Eo searched carefully for the green orbs beneath the matted leaves of last fall, feeling her energy come back to her as she touched something natural again. She had found several of the strange flowerbuds when Varda asked, "How did it go with that electrolyte? I didn't see you all day."

Eo sighed, deflated again. "I got it, eventually, but I thought it was too late to finish tonight. Tomorrow I can finish, somehow," she said, with more resignation than resolve.

"I could make it easy for you," Varda said, "but then what kind of teacher would I be?" She paused and looked pointedly at Eo, who sighed again but didn't answer or look up from the ground. Varda continued, "The problem is that you think fixing the starship is taking you away from your training, but actually it is your training. By facing what you find difficult and distasteful, you can become a true Siluan. You can learn to face everything with peace, even with joy."

"How can I enjoy something I don't want to do?" Eo asked bitterly.

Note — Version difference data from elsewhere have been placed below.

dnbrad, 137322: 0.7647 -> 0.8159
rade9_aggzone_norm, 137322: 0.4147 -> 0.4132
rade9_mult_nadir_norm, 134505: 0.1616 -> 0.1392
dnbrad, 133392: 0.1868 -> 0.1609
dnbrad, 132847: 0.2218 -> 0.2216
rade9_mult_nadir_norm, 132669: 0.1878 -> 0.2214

"I didn't say to enjoy, I said to do so with joy; there is a difference. But try, and you will see."

"Yes," Eo said, somewhat mechanically, and Varda cringed a little, realizing she'd been talking at Eo not to her.

An uneasy silence settled between them as they continued foraging. Varda was about to speak again, when Eo stopped and gasped. "Varda, look!" she said, her voice coming to life again. "The roots of the plants are growing in this old piece of wood!"

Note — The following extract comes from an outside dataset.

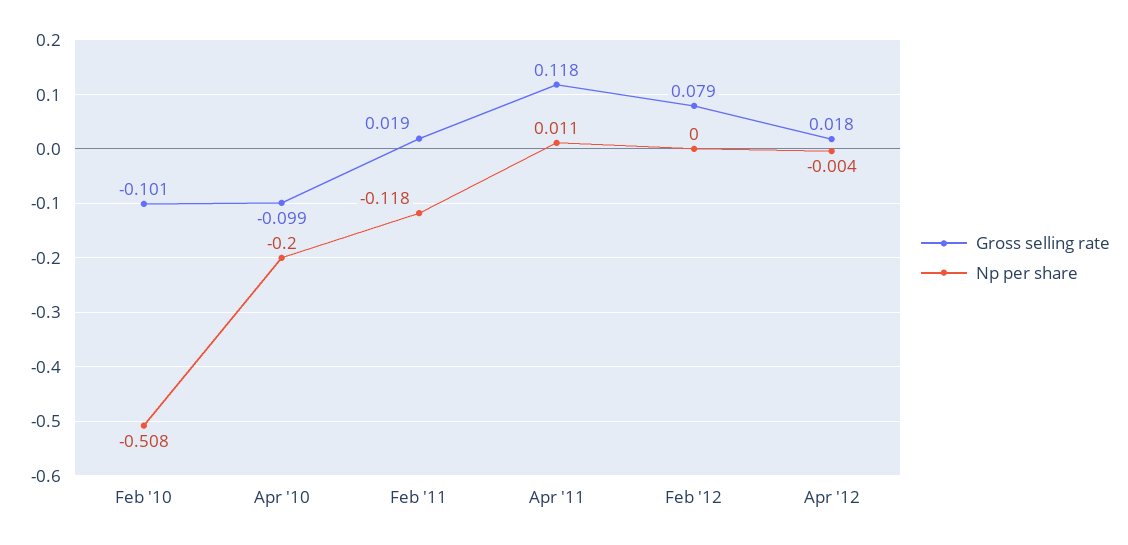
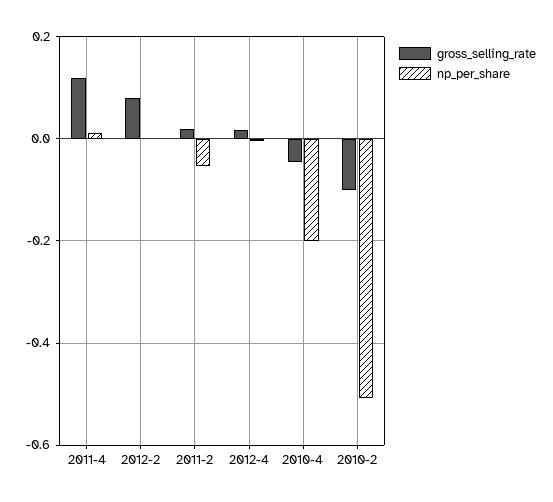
Gross selling rate, Apr '10: -0.099 -> -0.04
Np per share, Feb '11: -0.118 -> -0.06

Eo handed Varda a piece of half-rotten branch, shot through with feathery white filaments.

"They aren't roots," Varda said after a quick look, "they are mycelia. The mushrooms we see are only the fruit; the mycelia are the true body of the fungus."

"Revere the fungi, for to plants they are as the Force itself," Eo quoted.

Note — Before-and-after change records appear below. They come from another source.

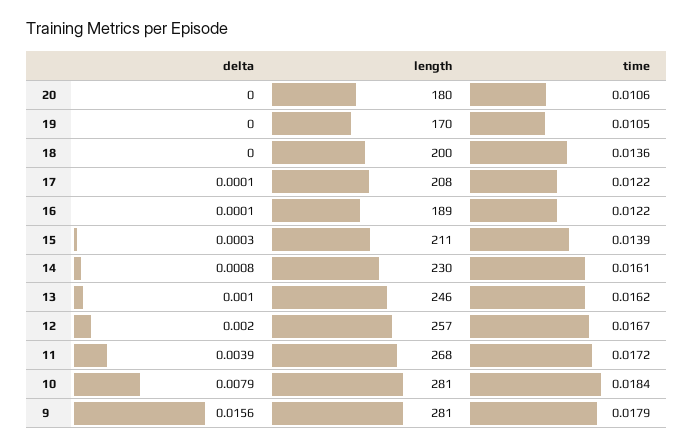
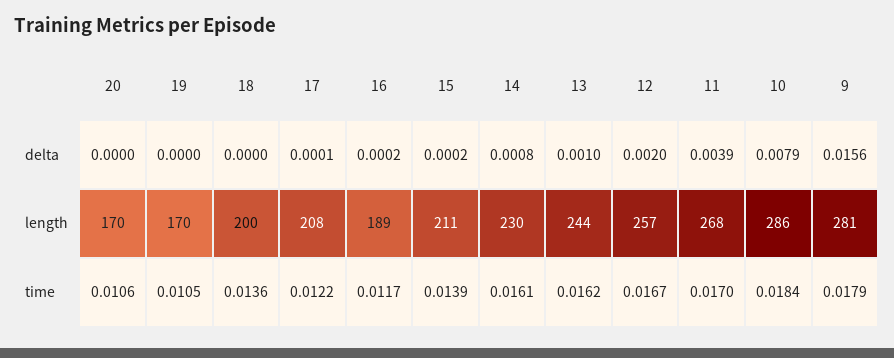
length, 20: 180 -> 170
delta, 16: 0.0001 -> 0.0002
time, 16: 0.0122 -> 0.0117
delta, 15: 0.0003 -> 0.0002
length, 13: 246 -> 244
time, 11: 0.0172 -> 0.017
length, 10: 281 -> 286

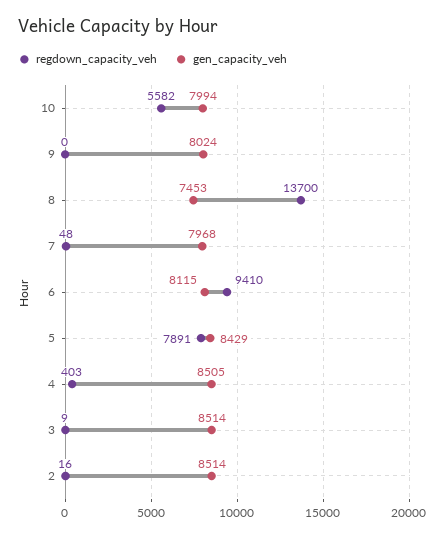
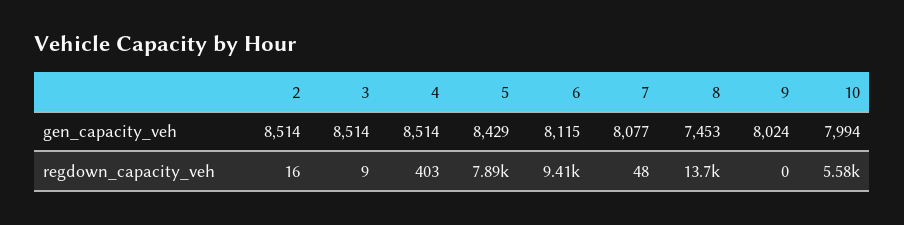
gen_capacity_veh, 7: 7968 -> 8077
gen_capacity_veh, 4: 8505 -> 8514

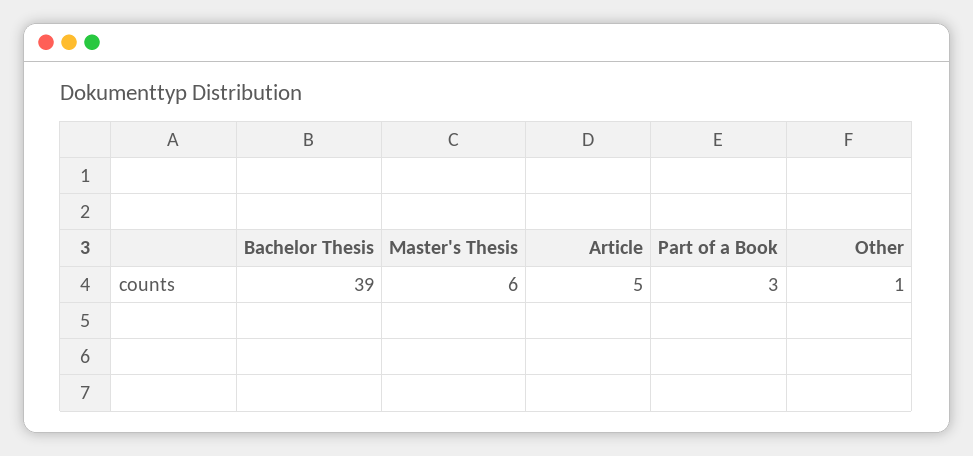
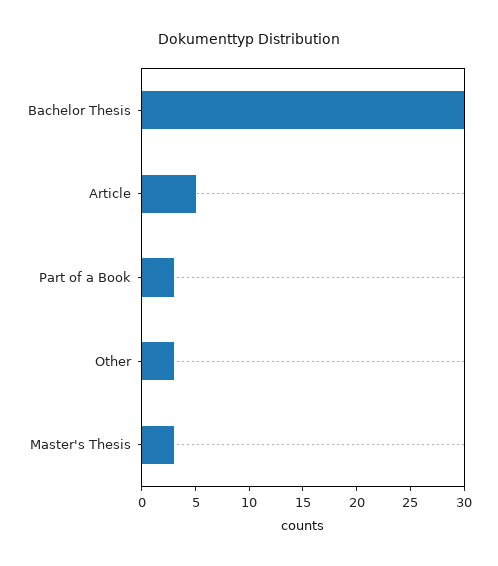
Bachelor Thesis: 39 -> 30
Master's Thesis: 6 -> 3
Other: 1 -> 3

"The Sayings of Ava Shio?" Varda asked.

"Yes, but I don't understand it," Eo said. "I thought fungi caused plant disease."

"Ava Shio was probably referring to mycorrhizae," Varda said.

"What are mycorrhizae?" Eo asked, a bit surprised at the term.

"One more thing they should have taught you in the Temple," Varda said, a little bitterly, but then shook herself and spoke more gently. "Mycorrhizae are a special class of fungi. They form associations with plant roots and help them acquire mineral nutrients in exchange for sugars from the plant."

"But then how are they like the Force?"

"From the point of view of the plant roots, the mycorrhizae surround them, they penetrate them, they bind their world together." Varda's voice became almost a chant as she adapted the ancient Jedi saying. "A whole forest can form a single network in this way, and even the trees down by the lake know that we are here foraging, because they are connected to the plants here through the mycorrhizae. For them that perception is not unlike sensing a disturbance in the Force."

Eo's face was bright again as she put out her hand, and Varda passed the branch back to her.

"You must pay careful attention to these things," Varda said. "The way of a Siluan is in the small things, or the seemingly small things, the things that are often overlooked."

Years later, Varda wondered if Eo's Force-connection with fungi began that day, but for now she simply watched Eo smell the mycelia and look at them carefully. Then scraping aside the leaf-litter, Eo put the branch back on the ground where she'd found it and covered it with leaves again.

Author's note: Truth is stranger than fiction. The plant with the green orbs is actually real; it's called fuki in Japanese, also known as Japanese butterbur. The West Coast rainforest has a similar species of the genus Petasites. We grow fuki at our farm.